PORTLAND – Superintendent Jim Morse announced an ambitious plan Friday to give all 4-year-olds in the city the option of preschool by 2015. Providing that option, he said, would help close a gap that exists between pupils when they enter kindergarten.

School officials also made a financial argument Friday for preschool, saying it would reduce the district’s large “remediation costs” as it tries to get lagging students up to speed, socially and academically.

“About 52 percent of Maine lives in poverty,” Morse said. “That means a lot of youngsters start out at a disadvantage.”

The announcement came at a joint news conference at Riverton Elementary School with Mission: Readiness, a nonprofit military organization composed of 250 retired generals.

In addition to supporting Morse’s plan, visiting military brass urged state and federal lawmakers to provide funding for mandatory preschool across the country. Retired Vice Adm. J.D. Williams called it “vital to our nation’s national security.”

About 75 percent of young adults in America are unfit for military service, mostly because of academic weaknesses, obesity and arrest records, according to the U.S. Department of Defense.

Although a high school diploma is nearly essential to get into the military, statistics show that about 21 percent of Maine’s high school students do not graduate, Williams said. Another 19 percent can’t enlist because of low scores in math, reading and problem solving on the military’s entrance exam.

While that’s not nearly as bad as some other states — 49 percent of Nevada’s students don’t graduate from high school and 38 percent of Mississippians who do graduate can’t pass the entrance test — Maine’s numbers are higher than those of many Midwestern, West Coast and New England states.

Studies have shown major gains in students’ academic and social success if they attend preschool, the retired military officials said, so mandatory preschool would help broaden the military’s candidate pool and make it a more innovative, efficient and more powerful organization.

“We tend to think about our military today in terms of its hardware: tanks, jets, and smart weapons,” wrote retired Army Maj. Gen.
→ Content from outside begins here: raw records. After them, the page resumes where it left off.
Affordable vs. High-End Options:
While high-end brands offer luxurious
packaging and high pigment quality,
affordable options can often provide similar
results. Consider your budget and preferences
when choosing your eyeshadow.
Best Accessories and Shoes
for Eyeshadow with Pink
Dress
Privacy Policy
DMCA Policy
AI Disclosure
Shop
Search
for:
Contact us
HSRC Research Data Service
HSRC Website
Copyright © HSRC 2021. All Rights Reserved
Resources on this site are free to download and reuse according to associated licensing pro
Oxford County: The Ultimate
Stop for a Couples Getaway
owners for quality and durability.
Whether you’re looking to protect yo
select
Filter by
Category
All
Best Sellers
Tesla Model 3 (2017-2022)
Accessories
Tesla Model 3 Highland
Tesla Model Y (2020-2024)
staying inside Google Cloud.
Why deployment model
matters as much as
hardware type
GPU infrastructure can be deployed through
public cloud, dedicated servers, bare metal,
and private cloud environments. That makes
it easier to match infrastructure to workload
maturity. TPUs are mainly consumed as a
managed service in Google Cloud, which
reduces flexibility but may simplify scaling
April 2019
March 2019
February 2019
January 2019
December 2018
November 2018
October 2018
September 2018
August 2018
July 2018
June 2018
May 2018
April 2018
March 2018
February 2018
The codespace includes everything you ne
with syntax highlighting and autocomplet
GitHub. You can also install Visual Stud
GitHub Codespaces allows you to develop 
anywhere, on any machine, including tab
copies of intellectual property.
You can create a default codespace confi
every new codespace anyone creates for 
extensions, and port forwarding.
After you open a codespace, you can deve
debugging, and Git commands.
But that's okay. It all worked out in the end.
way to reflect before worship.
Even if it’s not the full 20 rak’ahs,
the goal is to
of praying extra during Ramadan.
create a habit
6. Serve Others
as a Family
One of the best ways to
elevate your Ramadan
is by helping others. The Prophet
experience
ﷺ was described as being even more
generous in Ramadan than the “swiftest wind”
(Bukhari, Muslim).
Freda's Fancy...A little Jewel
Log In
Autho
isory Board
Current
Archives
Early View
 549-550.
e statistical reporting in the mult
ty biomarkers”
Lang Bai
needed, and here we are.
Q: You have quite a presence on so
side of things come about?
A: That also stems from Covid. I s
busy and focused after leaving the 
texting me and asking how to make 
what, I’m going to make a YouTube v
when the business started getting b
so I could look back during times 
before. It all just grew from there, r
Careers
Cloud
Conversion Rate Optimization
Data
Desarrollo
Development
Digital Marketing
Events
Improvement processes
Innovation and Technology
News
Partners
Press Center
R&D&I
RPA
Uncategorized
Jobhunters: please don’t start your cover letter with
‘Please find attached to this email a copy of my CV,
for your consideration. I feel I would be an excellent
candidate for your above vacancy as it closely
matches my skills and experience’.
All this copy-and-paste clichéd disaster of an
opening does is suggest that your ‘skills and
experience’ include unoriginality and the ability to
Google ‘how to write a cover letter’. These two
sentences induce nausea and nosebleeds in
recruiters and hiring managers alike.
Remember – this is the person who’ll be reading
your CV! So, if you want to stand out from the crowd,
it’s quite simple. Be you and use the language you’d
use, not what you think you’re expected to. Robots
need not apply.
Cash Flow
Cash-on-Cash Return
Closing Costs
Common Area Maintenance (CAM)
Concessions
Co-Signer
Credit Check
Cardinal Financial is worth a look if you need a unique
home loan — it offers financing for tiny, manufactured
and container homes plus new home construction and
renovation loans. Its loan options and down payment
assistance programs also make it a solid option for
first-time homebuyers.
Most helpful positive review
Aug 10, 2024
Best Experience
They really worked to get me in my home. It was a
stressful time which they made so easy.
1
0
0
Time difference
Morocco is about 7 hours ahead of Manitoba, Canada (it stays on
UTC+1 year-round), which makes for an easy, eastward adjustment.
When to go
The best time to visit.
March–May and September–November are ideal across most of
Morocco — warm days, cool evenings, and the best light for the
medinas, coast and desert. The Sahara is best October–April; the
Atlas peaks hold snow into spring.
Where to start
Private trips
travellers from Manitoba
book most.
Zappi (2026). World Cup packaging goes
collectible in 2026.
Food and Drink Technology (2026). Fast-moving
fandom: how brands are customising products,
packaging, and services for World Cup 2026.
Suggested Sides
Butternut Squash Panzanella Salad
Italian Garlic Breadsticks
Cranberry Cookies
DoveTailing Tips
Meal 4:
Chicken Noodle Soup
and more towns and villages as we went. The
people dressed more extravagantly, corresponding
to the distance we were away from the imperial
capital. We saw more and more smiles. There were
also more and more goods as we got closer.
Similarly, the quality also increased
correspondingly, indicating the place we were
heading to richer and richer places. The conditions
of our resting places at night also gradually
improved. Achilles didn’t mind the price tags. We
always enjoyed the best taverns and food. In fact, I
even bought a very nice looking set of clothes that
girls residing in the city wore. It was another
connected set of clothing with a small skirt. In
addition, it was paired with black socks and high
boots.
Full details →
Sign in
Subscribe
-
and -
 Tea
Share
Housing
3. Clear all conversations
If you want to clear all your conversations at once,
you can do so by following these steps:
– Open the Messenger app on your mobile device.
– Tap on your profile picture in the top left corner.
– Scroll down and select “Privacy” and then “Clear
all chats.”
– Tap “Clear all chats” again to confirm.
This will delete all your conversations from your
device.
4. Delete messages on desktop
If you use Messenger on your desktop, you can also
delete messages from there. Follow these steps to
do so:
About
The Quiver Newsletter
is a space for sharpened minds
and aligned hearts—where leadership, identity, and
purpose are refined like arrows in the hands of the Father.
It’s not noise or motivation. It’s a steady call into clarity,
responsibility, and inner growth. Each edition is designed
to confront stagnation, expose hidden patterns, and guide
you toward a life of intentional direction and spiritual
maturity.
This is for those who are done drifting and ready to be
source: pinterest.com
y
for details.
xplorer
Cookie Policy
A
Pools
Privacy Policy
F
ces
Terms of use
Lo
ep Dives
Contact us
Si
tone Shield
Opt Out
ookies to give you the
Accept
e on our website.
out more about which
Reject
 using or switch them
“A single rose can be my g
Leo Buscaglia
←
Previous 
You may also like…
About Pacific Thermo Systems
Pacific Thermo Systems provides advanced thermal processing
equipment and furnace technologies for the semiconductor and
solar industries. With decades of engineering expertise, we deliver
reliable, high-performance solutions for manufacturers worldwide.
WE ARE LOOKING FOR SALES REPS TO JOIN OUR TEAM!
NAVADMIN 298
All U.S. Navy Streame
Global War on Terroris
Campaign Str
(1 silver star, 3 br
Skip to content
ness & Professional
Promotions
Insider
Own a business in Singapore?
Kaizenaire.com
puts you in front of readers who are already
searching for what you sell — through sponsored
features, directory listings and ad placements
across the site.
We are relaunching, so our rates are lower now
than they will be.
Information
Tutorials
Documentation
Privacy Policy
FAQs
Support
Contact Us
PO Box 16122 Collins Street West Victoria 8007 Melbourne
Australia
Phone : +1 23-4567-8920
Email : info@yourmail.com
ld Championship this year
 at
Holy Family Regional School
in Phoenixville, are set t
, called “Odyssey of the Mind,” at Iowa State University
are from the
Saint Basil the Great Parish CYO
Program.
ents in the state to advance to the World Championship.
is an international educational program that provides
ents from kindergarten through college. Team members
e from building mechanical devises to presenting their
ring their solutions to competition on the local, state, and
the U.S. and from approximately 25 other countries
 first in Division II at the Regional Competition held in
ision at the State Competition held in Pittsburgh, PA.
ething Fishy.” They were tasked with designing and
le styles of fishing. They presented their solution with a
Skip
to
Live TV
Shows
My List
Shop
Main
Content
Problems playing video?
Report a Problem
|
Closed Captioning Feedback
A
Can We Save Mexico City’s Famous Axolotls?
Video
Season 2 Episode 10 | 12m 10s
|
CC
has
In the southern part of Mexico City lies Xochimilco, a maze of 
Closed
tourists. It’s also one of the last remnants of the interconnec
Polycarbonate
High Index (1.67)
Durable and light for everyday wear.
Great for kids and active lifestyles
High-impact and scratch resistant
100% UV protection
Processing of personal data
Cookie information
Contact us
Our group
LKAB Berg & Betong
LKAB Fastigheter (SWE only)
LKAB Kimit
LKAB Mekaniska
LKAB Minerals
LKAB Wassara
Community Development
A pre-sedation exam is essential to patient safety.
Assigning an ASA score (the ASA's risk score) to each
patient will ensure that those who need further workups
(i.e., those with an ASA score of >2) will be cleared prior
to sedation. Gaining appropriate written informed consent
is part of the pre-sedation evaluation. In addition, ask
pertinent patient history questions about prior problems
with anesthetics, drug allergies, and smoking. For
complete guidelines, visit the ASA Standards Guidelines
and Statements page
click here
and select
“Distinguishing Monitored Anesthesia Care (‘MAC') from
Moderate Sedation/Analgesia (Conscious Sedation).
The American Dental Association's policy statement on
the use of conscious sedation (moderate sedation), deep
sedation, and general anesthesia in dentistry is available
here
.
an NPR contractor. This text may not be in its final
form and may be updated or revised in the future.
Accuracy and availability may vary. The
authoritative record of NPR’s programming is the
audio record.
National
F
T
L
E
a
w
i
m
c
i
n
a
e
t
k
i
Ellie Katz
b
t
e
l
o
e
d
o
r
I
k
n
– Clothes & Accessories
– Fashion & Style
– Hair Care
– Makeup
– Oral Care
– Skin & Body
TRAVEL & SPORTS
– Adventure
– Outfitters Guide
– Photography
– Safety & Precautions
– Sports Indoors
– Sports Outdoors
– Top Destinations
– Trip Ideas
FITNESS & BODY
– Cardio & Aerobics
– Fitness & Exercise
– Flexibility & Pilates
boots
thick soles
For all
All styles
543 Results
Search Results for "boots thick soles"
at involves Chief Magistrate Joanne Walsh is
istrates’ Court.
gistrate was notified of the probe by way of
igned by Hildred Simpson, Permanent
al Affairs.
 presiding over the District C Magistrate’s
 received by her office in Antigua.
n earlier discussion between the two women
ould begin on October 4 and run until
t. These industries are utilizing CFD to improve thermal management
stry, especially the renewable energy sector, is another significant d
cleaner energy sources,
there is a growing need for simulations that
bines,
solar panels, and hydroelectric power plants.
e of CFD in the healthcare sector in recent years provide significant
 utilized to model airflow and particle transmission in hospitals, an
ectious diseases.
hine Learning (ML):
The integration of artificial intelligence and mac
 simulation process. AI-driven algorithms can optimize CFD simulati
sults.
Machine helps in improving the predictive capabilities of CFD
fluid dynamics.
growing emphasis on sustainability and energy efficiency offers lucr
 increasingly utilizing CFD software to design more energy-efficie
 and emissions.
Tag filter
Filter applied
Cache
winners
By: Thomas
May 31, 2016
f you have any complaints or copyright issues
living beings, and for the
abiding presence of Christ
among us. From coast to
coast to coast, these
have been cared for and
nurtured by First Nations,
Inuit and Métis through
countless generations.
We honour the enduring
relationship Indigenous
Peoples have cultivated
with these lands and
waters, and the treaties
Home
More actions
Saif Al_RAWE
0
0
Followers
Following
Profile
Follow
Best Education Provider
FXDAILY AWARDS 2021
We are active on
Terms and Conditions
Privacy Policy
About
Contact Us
John Libby, who was helping with flooding in Vermont but had prepared marks read on his behalf. “But I can tell you from personal experience that the most important resource for our armed forces is the young men and women who … guarantee our security each and every day.”

The news conference appeared to target the state Legislature, which has increased funding for preschool programs but, according to Mission: Readiness officials, not enough.

A comprehensive education reform bill sponsored by Sen. Brian Langley, R-Ellsworth, would force Maine’s education commissioner to increase preschool funding 10 percent each year until the state has universal preschool, said Kim Gore, the state’s director for Mission: Readiness.

Although the Legislature’s Education Committee heard the bill in May, Gore said, the Legislature tabled it until next year’s session.

Portland has more than doubled its preschool offerings, from about 30 students two years ago to upward of 70 this year, Morse said. He would like to double it again in each of the next two years.

This year, the district allocated about $100,000 of its $89 million budget to preschool programs. It also partnered with Head Start, a federally funded preschool program, and Catherine Morrill Day Nursery on Danforth Street to provide teachers, aides, funding and accreditation to the district’s preschool initiatives.

Although there are about 500 4-year-olds in the city every year, the city needs to provide only 350 to 400 slots. Some parents prefer to keep their children at home until kindergarten, or send their children to private preschools, Morse said.

Without federal help or partnerships, it would cost $9,000 to $10,000 per year per student to provide preschool. Although expanding the program will force the district to spend more, administrators hope to find more private partners like Catherine Morrill Day Nursery to help with costs and logistics, said David Galin, chief academic officer for Portland schools.

The district is negotiating with two other private providers on a partnership for the 2012-13 school year, said Galin, who declined to name them because nothing is official.

Preschool not only helps children with basic number skills and literacy, officials said, it helps them cope socially in a classroom. And simple acts like reading two or three short books to children on a daily basis before they turn 5 can help them acquire skills that will prove invaluable.

“Studies show they need to hear it — it literally impacts how the brain forms,” Galin said. “Not all 4-year-olds get that from their parents, and if you are behind, you almost never fully catch up. … The longer we have to work with students in the schools, the more successful those students are.”